Invatec molla tutto e va in Messico: a Brescia 242 esuberi

Il piano industriale della Medtronic - la multinazionale USA che ha acquistato la Invatec di Roncadelle - prevede il trasferimento della produzione in Messico: a Brescia confermati 242 licenziamenti

La nuova sede Medtronic di Roncadelle

In poche righe, l’annuncio che sembra rimandare ogni flebile speranza. Lo scrive la CGIL: “Avviato il piano di ristrutturazione all’Invatec: 242 esuberi su 530 dipendenti”. Non c’è una data precisa, anche se i numeri ormai sono quelli: il piano è in corso, i primi licenziamenti potrebbero arrivare da qui a pochi mesi, e concludersi entro la fine dell’anno.

Una vera odissea per i lavoratori e le lavoratrici dell’Invatec – in maggioranza donne – di Roncadelle. Azienda che a Brescia aveva la sua sede centrale, con impianti in Svizzera e in Germania, un fatturato di quasi 70 milioni di euro e circa un migliaio di dipendenti in Italia e all’estero. Poi l’offerta che non si può rifiutare: mezzo miliardo per il marchio e le fabbriche, ora di proprietà della Medtronic.

La Invatec infatti faceva gola a molti: un’azienda di nicchia del settore biomedicale, specializzata nella produzione di dispositivi miniaturizzati per interventi e cura di malattie soprattutto cardiovascolari. La Medtronic è una multinazionale americana da 40mila dipendenti in tutto il mondo, con un fatturato di oltre 16 miliardi.

Ha annunciato il suo piano industriale ormai più di due anni fa: obiettivo dichiarato, trasferire energie e mezzi fino in Messico. Gli esuberi bresciani dovevano essere circa 300, ‘spalmati’ tra gli stabilimenti di Roncadelle e Torbole Casaglia: 120 posti di lavoro in meno per la chiusura dell’area della produzione di dispositivi coronarici, altri 180 dalla linea di assemblaggio. Poi ridotti a 242 anche grazie ad alcune ‘uscite volontarie’. Ma il tempo stringe, e stavolta per davvero.

Tra assunzioni part time e contratti di solidarietà mai attivati, il sole sembra tramontare anche sull’Invatec bresciana. Nel 2014 a Roncadelle sono arrivati i primi operai dal Messico, per imparare il lavoro: il segno latente di una lancetta che preme inesorabile. Altro che sindacato europeo, qua servirebbe un sindacato mondiale. E a Brescia il piatto piange, per tutti i lavoratori del comparto industriale.

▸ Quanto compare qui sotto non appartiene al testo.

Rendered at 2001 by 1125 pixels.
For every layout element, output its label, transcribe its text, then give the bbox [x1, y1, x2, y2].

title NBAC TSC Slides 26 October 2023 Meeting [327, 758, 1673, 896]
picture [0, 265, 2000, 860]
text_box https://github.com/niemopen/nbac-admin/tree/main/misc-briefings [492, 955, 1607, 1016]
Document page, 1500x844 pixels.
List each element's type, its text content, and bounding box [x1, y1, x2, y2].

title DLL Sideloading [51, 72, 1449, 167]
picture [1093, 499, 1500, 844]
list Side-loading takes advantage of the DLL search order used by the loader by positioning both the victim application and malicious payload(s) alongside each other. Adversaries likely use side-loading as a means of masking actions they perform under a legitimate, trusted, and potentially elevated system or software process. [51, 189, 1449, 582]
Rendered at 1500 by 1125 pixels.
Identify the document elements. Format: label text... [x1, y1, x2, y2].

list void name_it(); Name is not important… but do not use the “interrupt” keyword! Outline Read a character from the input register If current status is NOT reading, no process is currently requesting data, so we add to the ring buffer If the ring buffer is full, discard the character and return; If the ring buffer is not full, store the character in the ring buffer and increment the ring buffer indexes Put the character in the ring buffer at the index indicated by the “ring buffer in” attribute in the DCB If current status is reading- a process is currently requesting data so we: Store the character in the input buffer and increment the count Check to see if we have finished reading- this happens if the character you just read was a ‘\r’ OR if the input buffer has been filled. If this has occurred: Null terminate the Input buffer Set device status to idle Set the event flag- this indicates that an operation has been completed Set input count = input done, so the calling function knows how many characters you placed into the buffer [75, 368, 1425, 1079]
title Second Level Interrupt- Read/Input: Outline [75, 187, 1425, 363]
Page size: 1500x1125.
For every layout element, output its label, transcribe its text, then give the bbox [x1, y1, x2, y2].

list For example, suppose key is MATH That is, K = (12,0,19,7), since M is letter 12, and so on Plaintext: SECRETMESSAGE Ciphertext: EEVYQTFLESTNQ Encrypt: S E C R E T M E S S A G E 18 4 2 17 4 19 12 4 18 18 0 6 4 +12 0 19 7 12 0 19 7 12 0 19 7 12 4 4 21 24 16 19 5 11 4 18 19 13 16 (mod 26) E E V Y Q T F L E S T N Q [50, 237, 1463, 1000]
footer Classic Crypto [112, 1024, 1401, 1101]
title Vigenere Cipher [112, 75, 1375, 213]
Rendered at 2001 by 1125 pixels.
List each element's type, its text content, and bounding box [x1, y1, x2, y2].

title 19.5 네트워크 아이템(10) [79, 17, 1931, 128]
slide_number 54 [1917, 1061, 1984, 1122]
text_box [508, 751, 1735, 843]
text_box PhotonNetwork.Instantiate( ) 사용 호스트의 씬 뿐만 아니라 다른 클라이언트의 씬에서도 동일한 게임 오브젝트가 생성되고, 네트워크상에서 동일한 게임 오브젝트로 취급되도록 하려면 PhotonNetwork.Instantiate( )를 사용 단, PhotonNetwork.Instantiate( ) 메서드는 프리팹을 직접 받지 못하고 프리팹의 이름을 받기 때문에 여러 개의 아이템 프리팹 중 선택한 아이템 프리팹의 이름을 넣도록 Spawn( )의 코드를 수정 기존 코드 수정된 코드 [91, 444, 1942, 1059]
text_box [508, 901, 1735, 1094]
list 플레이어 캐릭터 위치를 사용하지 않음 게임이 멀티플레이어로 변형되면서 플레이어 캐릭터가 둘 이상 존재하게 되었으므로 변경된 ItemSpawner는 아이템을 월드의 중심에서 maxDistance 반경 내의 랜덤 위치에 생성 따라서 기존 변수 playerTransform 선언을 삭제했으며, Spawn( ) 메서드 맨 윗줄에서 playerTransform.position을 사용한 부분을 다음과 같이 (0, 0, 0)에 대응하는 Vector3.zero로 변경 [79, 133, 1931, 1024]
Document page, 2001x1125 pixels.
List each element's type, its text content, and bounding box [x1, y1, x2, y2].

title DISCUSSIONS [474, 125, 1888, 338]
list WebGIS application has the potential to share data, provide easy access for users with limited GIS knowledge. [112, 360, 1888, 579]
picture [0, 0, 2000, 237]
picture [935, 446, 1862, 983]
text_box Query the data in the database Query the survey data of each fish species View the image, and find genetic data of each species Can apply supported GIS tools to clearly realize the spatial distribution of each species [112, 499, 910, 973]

Secondo il dossier CGIL pubblicato ad inizio anno sono almeno 20 le aziende del settore metalmeccanico con operai in cassa integrazione, e con licenziamenti se non prossimi ormai annunciati. Saranno coinvolti in tutto circa 1500 lavoratori: tra le fabbriche più a ‘rischio’ ovviamente la Stefana, l’Iveco, la Bonvini, l’Italghisa, la Yakari. Al calzificio Prisco di Lograto confermati 50 esuberi, su 92 addetti.